> **Records provided**:
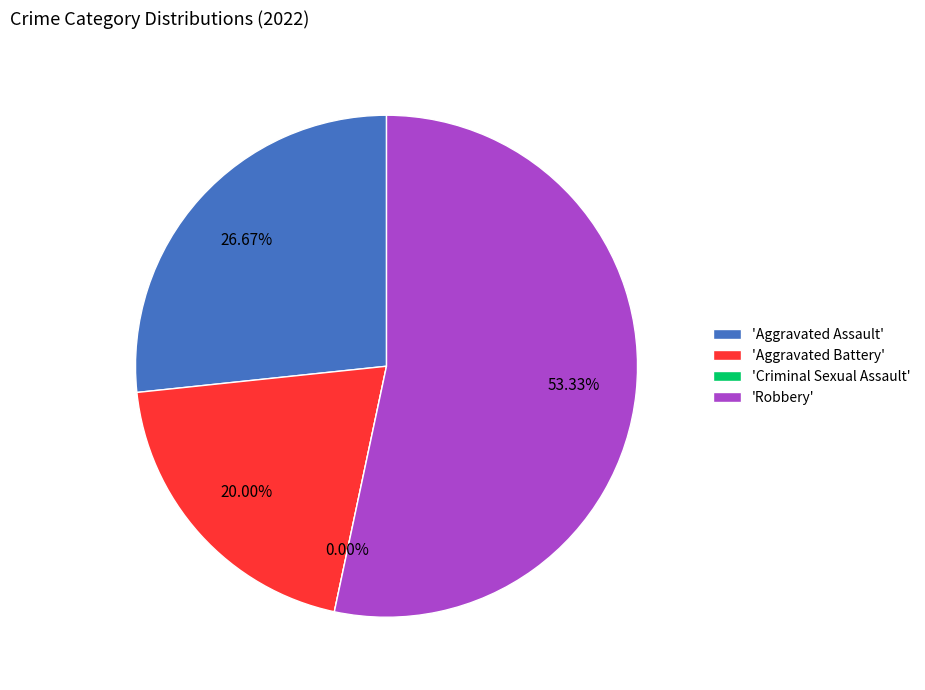

Which slice is the largest?

Robbery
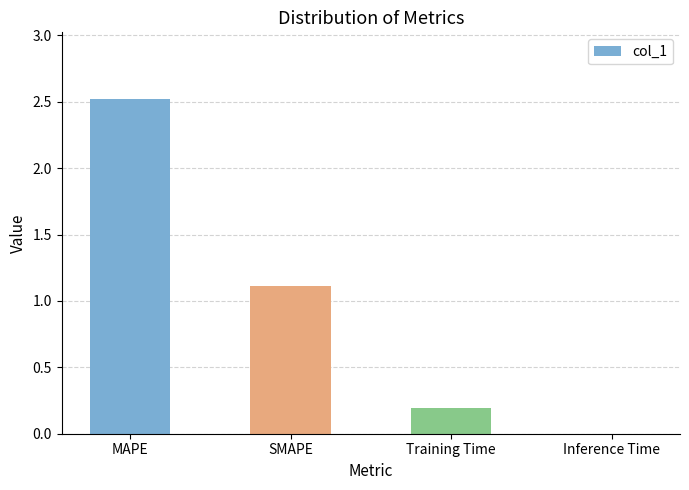

Are the bars horizontal?

No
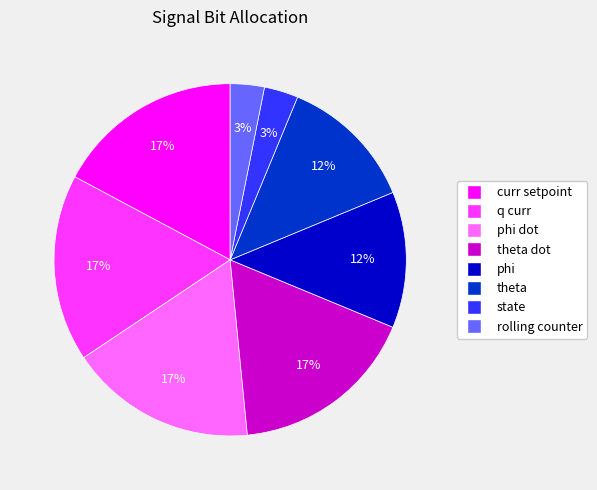

How many segments does this pie chart have?

8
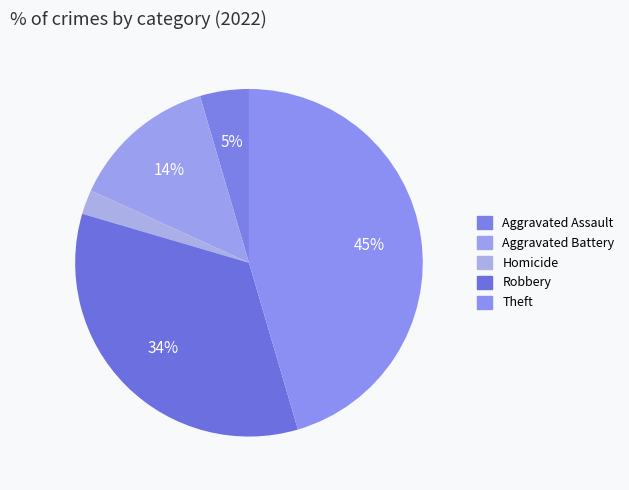

How many segments does this pie chart have?

5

> **What to do**: Please update these records by replacing "pie chart" with "donut chart" everywhere and leaving all else unchanged. Omit the pictures from your answer.

> **Answer for the task**:
Which slice is the largest?

Robbery

Are the bars horizontal?

No

How many segments does this donut chart have?

8

How many segments does this donut chart have?

5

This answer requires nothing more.